• What you are asked to do
Pull out each line below that contains the string "tuning", and copy those lines in full.

┏━━

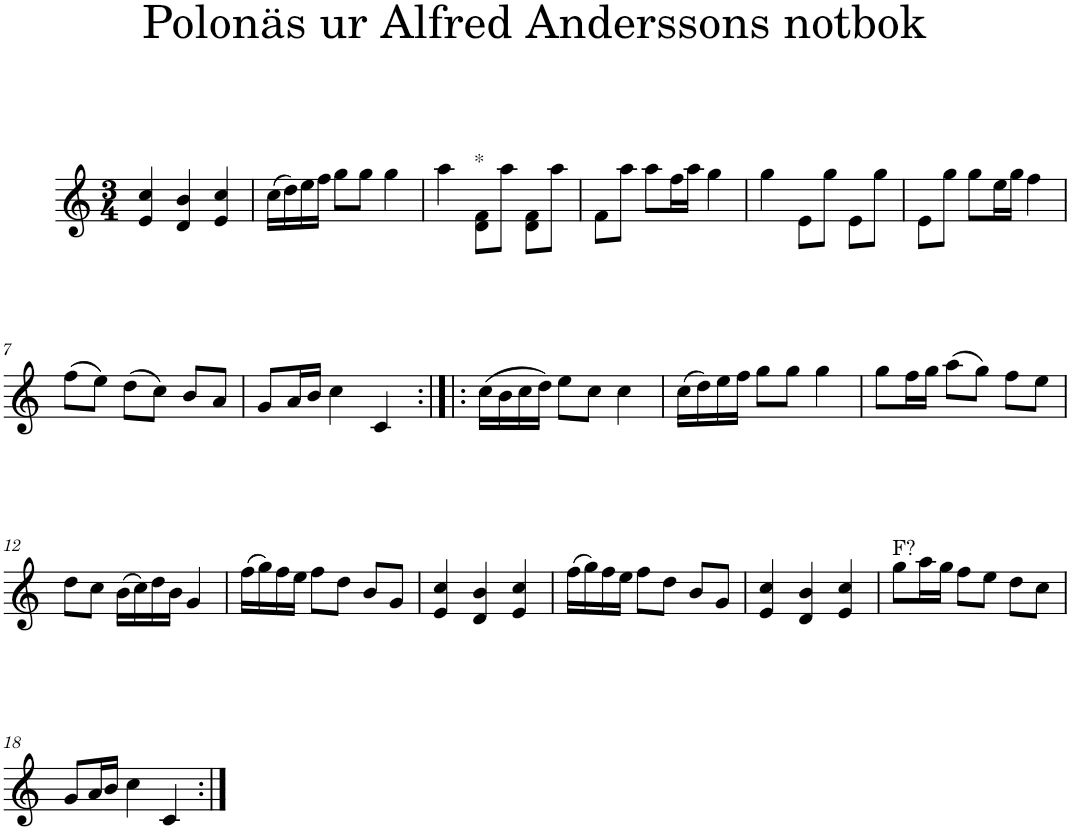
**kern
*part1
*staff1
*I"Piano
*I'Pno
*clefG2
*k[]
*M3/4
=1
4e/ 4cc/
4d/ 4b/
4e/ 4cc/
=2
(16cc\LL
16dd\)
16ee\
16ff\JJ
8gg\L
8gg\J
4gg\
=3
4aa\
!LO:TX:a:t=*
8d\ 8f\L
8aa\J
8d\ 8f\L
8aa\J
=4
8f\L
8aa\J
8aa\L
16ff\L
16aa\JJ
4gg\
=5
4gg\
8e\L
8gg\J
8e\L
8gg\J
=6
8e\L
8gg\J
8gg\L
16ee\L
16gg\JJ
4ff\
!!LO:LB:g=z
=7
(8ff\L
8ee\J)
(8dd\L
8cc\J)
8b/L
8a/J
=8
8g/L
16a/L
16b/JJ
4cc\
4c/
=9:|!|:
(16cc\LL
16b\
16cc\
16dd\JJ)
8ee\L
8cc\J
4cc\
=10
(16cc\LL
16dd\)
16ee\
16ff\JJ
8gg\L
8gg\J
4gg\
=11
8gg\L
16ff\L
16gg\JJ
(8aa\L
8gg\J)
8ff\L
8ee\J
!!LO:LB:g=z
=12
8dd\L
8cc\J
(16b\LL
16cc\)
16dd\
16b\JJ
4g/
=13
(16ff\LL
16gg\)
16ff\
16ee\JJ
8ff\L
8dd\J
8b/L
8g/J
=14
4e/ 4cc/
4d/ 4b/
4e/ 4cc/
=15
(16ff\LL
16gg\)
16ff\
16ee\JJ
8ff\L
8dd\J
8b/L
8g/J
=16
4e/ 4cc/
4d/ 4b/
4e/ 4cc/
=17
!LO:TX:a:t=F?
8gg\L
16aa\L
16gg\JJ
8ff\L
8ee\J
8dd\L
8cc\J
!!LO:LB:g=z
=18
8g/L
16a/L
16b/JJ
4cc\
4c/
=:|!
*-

┗━━
┏━━

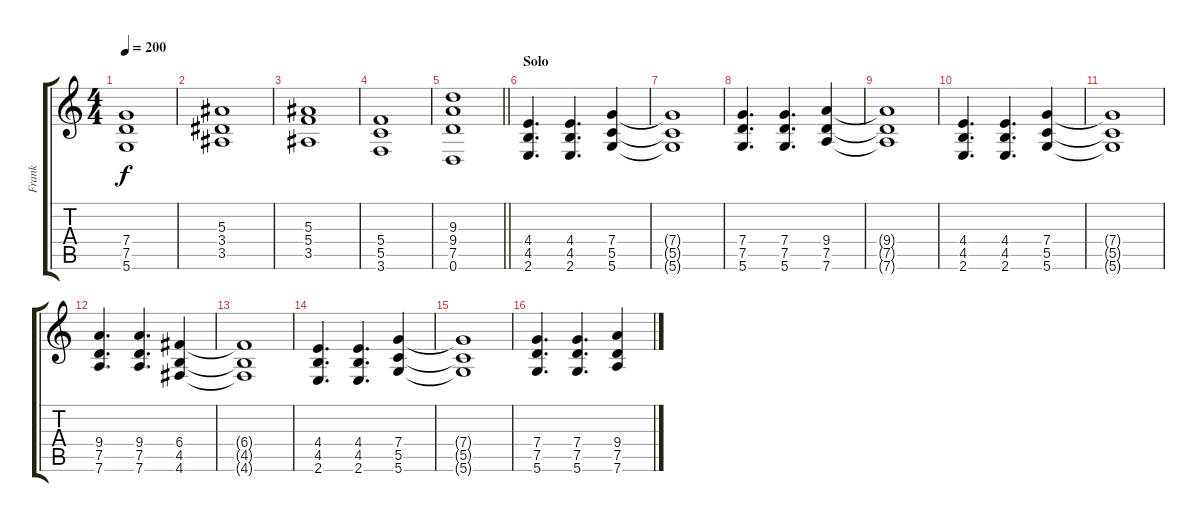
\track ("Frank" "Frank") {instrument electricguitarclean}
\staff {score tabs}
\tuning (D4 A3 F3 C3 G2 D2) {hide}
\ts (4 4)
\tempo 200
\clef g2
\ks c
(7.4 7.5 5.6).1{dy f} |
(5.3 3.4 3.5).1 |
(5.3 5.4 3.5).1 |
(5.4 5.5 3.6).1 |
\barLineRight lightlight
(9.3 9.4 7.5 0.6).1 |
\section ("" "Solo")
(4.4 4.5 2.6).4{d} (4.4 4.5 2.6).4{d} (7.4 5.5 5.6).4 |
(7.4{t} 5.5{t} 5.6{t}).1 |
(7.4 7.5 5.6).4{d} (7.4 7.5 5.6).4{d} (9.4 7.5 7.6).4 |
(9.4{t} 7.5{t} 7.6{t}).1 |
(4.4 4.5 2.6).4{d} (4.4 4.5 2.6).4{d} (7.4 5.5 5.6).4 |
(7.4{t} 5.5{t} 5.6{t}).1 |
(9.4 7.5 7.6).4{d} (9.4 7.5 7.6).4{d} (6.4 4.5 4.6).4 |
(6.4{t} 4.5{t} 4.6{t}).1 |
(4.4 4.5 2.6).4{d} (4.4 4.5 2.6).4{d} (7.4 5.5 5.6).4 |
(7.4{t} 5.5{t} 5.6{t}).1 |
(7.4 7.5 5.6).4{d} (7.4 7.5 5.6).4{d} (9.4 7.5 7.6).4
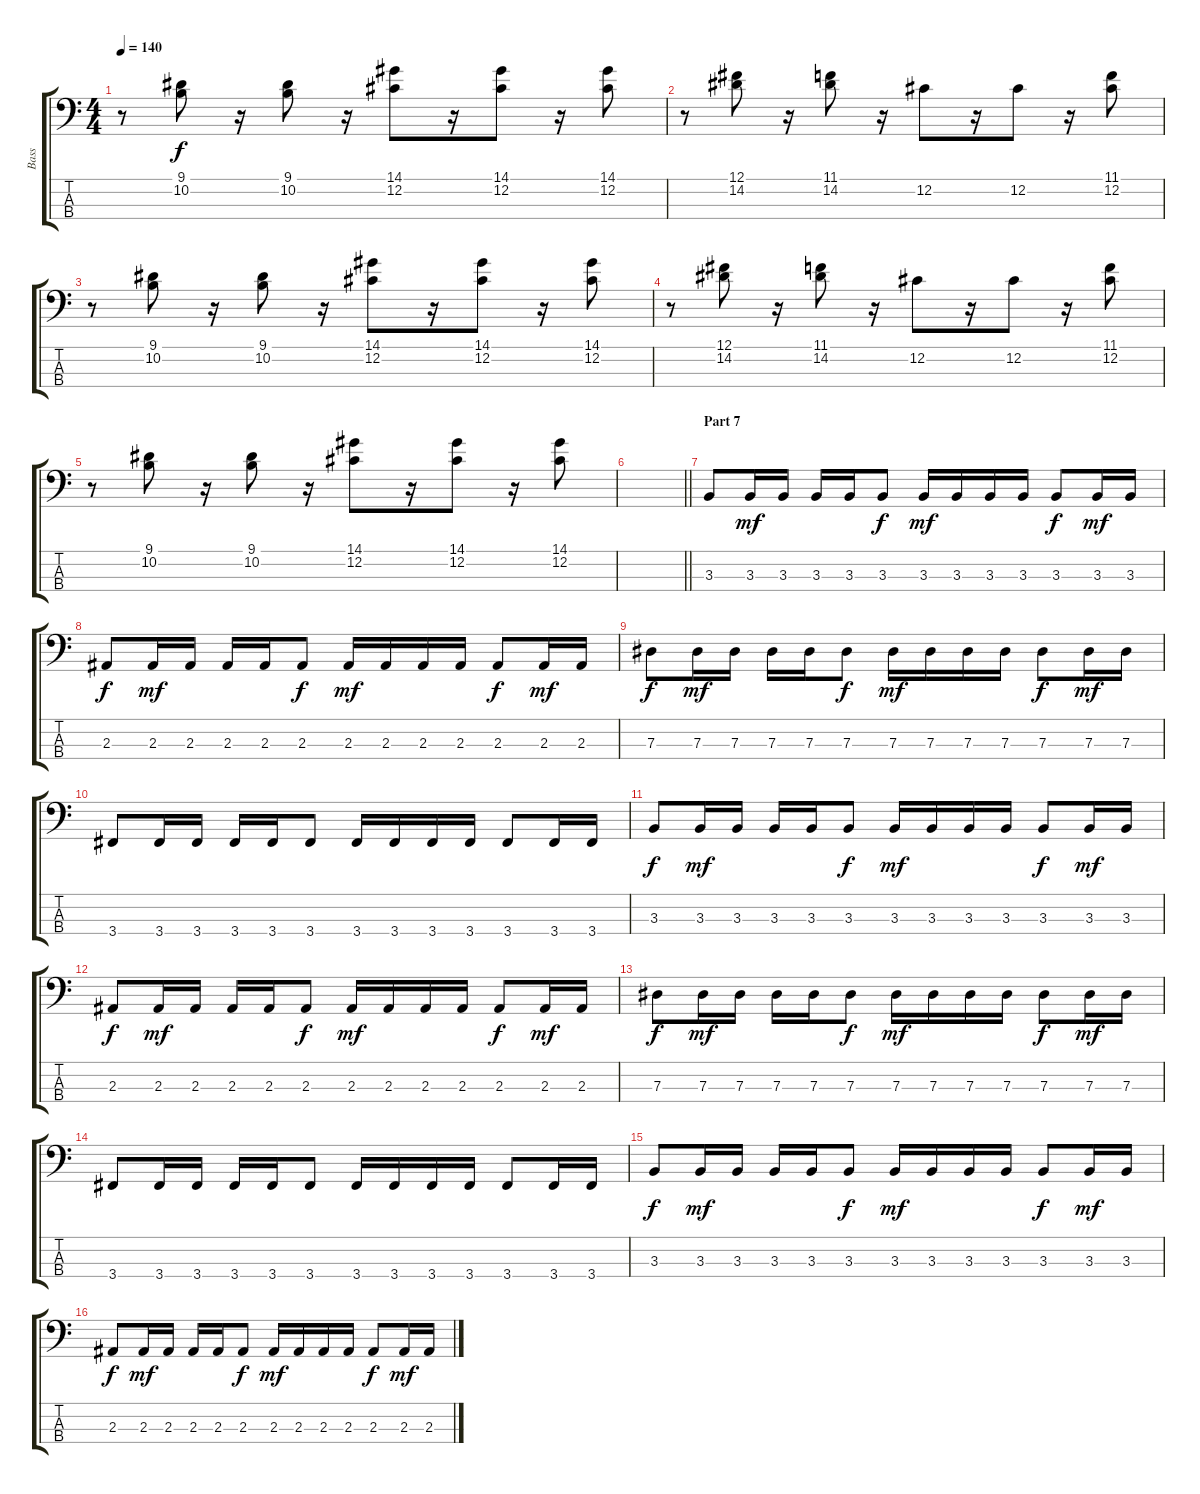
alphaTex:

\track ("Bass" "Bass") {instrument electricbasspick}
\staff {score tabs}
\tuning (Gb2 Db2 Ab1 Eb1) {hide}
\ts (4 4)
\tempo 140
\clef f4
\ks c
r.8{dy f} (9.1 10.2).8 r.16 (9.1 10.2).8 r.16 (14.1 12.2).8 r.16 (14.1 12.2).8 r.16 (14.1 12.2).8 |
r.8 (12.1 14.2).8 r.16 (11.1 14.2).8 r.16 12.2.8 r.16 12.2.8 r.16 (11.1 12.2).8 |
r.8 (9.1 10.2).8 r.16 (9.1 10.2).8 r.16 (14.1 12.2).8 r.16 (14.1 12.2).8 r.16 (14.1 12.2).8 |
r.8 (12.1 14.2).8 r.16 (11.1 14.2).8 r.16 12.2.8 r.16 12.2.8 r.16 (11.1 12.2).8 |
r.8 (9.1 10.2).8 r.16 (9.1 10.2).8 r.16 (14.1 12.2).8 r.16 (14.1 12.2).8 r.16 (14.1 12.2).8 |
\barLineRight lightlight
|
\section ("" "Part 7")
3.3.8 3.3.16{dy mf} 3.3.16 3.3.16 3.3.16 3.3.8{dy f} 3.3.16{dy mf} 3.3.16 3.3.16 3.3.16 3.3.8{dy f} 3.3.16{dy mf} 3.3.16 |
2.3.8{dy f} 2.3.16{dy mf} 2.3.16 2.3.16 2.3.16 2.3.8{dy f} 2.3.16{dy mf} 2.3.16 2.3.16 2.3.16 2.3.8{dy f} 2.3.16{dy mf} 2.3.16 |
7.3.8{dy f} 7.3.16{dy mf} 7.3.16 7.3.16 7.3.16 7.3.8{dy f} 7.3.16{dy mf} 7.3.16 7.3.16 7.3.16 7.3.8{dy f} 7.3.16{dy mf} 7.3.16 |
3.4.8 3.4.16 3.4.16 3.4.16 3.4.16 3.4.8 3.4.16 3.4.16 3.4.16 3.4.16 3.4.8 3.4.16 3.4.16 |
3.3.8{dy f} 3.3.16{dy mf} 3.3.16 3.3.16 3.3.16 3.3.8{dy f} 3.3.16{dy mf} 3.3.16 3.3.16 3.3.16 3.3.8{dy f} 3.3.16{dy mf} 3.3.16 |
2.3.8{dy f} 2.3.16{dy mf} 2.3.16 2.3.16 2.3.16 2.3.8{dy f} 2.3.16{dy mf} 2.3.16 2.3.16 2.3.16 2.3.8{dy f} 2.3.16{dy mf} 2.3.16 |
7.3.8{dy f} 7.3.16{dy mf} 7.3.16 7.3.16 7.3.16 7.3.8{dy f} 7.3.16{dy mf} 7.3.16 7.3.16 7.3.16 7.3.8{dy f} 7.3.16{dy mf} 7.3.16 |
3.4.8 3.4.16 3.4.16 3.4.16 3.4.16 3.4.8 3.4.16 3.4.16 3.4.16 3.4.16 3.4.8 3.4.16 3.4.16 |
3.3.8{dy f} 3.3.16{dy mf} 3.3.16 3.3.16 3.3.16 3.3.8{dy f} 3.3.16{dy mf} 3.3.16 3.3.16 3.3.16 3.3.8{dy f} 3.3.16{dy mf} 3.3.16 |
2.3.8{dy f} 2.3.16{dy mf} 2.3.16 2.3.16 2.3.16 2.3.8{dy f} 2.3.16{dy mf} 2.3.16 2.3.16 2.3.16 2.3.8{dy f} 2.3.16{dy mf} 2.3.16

┗━━

• The result
\tuning (D4 A3 F3 C3 G2 D2) {hide}
\tuning (Gb2 Db2 Ab1 Eb1) {hide}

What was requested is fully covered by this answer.